Votre objectif
Convertissez toutes les lignes des données en un tableau Markdown à deux colonnes, « N° » pour le numéro de rang et « Ligne » pour le texte, sans les lignes vides. Laissez les images hors de la réponse.

Données

.....

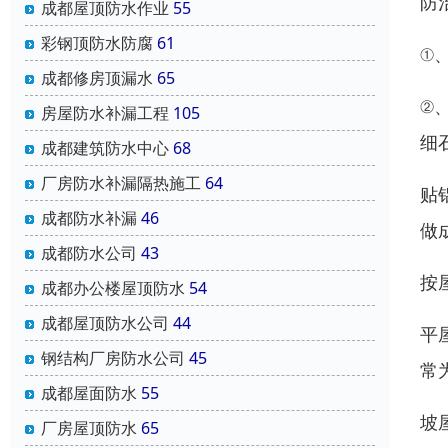
防
成都屋顶防水作业
55
彩钢顶防水防腐
61
①
成都修房顶漏水
65
②
房屋防水补漏工程
105
细
成都建筑防水中心
68
厂房防水补漏隔热施工
64
贴
成都防水补漏
46
做
成都防水公司
43
按
成都办公楼屋顶防水
54
成都屋顶防水公司
44
平
钢结构厂房防水公司
45
常
成都屋面防水
55
坡
厂房屋顶防水
65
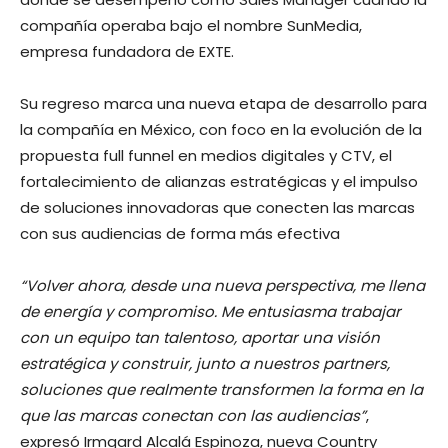
compañía operaba bajo el nombre SunMedia,
empresa fundadora de EXTE.
Su regreso marca una nueva etapa de desarrollo para
la compañía en México, con foco en la evolución de la
propuesta full funnel en medios digitales y CTV, el
fortalecimiento de alianzas estratégicas y el impulso
de soluciones innovadoras que conecten las marcas
con sus audiencias de forma más efectiva
“Volver ahora, desde una nueva perspectiva, me llena
de energía y compromiso. Me entusiasma trabajar
con un equipo tan talentoso, aportar una visión
estratégica y construir, junto a nuestros partners,
soluciones que realmente transformen la forma en la
que las marcas conectan con las audiencias”
,
expresó Irmgard Alcalá Espinoza, nueva Country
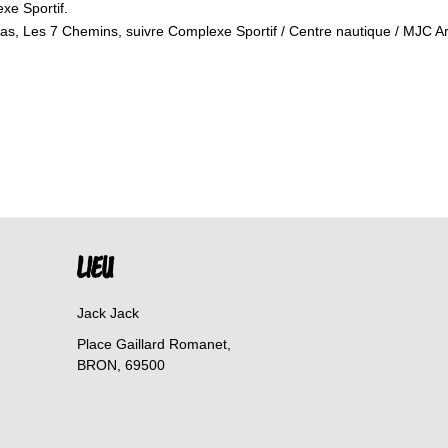
xe Sportif.
nas, Les 7 Chemins, suivre Complexe Sportif / Centre nautique / MJC A
LIEU
Jack Jack
Place Gaillard Romanet,
BRON
,
69500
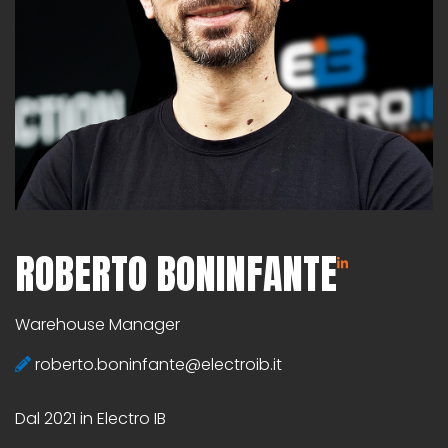
ROBERTO BONINFANTE
Warehouse Manager
roberto.boninfante@electroib.it
Dal 2021 in Electro IB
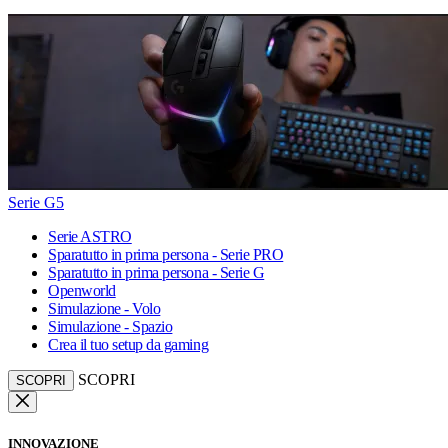
Serie G5
Serie ASTRO
Sparatutto in prima persona - Serie PRO
Sparatutto in prima persona - Serie G
Openworld
Simulazione - Volo
Simulazione - Spazio
Crea il tuo setup da gaming
SCOPRI
SCOPRI
INNOVAZIONE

.....

Réponse au problème
| N° | Ligne |
|---|---|
| 1 | 防 |
| 2 | 成都屋顶防水作业 |
| 3 | 55 |
| 4 | 彩钢顶防水防腐 |
| 5 | 61 |
| 6 | ① |
| 7 | 成都修房顶漏水 |
| 8 | 65 |
| 9 | ② |
| 10 | 房屋防水补漏工程 |
| 11 | 105 |
| 12 | 细 |
| 13 | 成都建筑防水中心 |
| 14 | 68 |
| 15 | 厂房防水补漏隔热施工 |
| 16 | 64 |
| 17 | 贴 |
| 18 | 成都防水补漏 |
| 19 | 46 |
| 20 | 做 |
| 21 | 成都防水公司 |
| 22 | 43 |
| 23 | 按 |
| 24 | 成都办公楼屋顶防水 |
| 25 | 54 |
| 26 | 成都屋顶防水公司 |
| 27 | 44 |
| 28 | 平 |
| 29 | 钢结构厂房防水公司 |
| 30 | 45 |
| 31 | 常 |
| 32 | 成都屋面防水 |
| 33 | 55 |
| 34 | 坡 |
| 35 | 厂房屋顶防水 |
| 36 | 65 |
| 37 | compañía operaba bajo el nombre SunMedia, |
| 38 | empresa fundadora de EXTE. |
| 39 | Su regreso marca una nueva etapa de desarrollo para |
| 40 | la compañía en México, con foco en la evolución de la |
| 41 | propuesta full funnel en medios digitales y CTV, el |
| 42 | fortalecimiento de alianzas estratégicas y el impulso |
| 43 | de soluciones innovadoras que conecten las marcas |
| 44 | con sus audiencias de forma más efectiva |
| 45 | “Volver ahora, desde una nueva perspectiva, me llena |
| 46 | de energía y compromiso. Me entusiasma trabajar |
| 47 | con un equipo tan talentoso, aportar una visión |
| 48 | estratégica y construir, junto a nuestros partners, |
| 49 | soluciones que realmente transformen la forma en la |
| 50 | que las marcas conectan con las audiencias” |
| 51 | , |
| 52 | expresó Irmgard Alcalá Espinoza, nueva Country |
| 53 | xe Sportif. |
| 54 | nas, Les 7 Chemins, suivre Complexe Sportif / Centre nautique / MJC A |
| 55 | LIEU |
| 56 | Jack Jack |
| 57 | Place Gaillard Romanet, |
| 58 | BRON |
| 59 | , |
| 60 | 69500 |
| 61 | ROBERTO BONINFANTE |
| 62 | Warehouse Manager |
| 63 | roberto.boninfante@electroib.it |
| 64 | Dal 2021 in Electro IB |
| 65 | Serie G5 |
| 66 | Serie ASTRO |
| 67 | Sparatutto in prima persona - Serie PRO |
| 68 | Sparatutto in prima persona - Serie G |
| 69 | Openworld |
| 70 | Simulazione - Volo |
| 71 | Simulazione - Spazio |
| 72 | Crea il tuo setup da gaming |
| 73 | SCOPRI |
| 74 | SCOPRI |
| 75 | INNOVAZIONE |